Vous le savez, bien sûr et depuis longtemps, le coq chante, cocorico,

la poule caquette,

le chien aboie quand le cheval hennit

et que beugle le bœuf et meugle la vache,

l'hirondelle gazouille,

la colombe roucoule et le pinson ramage

Les moineaux piaillent,

le faisan et l'oie criaillent quand le dindon glousse

La grenouille coasse mais le corbeau croasse et la pie jacasse

Et le chat comme le tigre miaule,

l'éléphant barrit,

l'âne braie, mais le cerf rait

Le mouton bêle évidemment et bourdonne l'abeille

La biche brame quand le loup hurle.

Vous savez, bien sûr, tous ces cris-là, mais savez-vous

 

 

Que le canard nasille, les canards nasillardent !

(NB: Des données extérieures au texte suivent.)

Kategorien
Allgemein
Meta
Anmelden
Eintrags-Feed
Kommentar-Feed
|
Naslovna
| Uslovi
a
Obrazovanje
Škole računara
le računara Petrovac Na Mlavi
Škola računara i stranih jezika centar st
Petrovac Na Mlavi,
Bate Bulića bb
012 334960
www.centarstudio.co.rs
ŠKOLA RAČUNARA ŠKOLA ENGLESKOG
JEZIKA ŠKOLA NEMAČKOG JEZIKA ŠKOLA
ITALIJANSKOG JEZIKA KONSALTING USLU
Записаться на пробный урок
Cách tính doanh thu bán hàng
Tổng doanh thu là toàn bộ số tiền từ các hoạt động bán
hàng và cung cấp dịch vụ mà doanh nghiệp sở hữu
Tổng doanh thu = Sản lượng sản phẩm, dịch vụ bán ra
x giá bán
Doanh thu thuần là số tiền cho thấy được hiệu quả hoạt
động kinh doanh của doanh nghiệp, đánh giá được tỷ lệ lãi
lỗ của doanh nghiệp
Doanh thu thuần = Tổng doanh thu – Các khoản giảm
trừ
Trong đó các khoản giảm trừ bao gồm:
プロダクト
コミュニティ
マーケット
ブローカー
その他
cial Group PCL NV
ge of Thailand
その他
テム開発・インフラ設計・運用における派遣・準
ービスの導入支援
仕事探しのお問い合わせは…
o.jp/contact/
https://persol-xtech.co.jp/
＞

Que le bouc ou la chèvre chevrote

Que le hibou hulule mais que la chouette, elle, chuinte

Que le paon braille,

que l'aigle trompète

 

Savez-vous

Que si la tourterelle roucoule,

le ramier caracoule et que la bécasse croule

que la perdrix cacabe,

que la cigogne craquette et que si le corbeau croasse,

la corneille corbine et que le lapin glapit quand le lièvre vagit.

Vous savez tout cela, bien ! Mais savez-vous

 

Que l'alouette grisole,

que le pivert picasse

Ou que le sanglier grommelle,

que le chameau blatère

Et que c'est à cause du chameau que l'on déblatère,

que la huppe pupule

Et encore …

 

que la souris, la petite souris grise chicote. Avouez  qu'il serait dommage d'ignorer que la souris chicote et plus dommage encore de ne pas savoir

que le geai, Que le geai cajole !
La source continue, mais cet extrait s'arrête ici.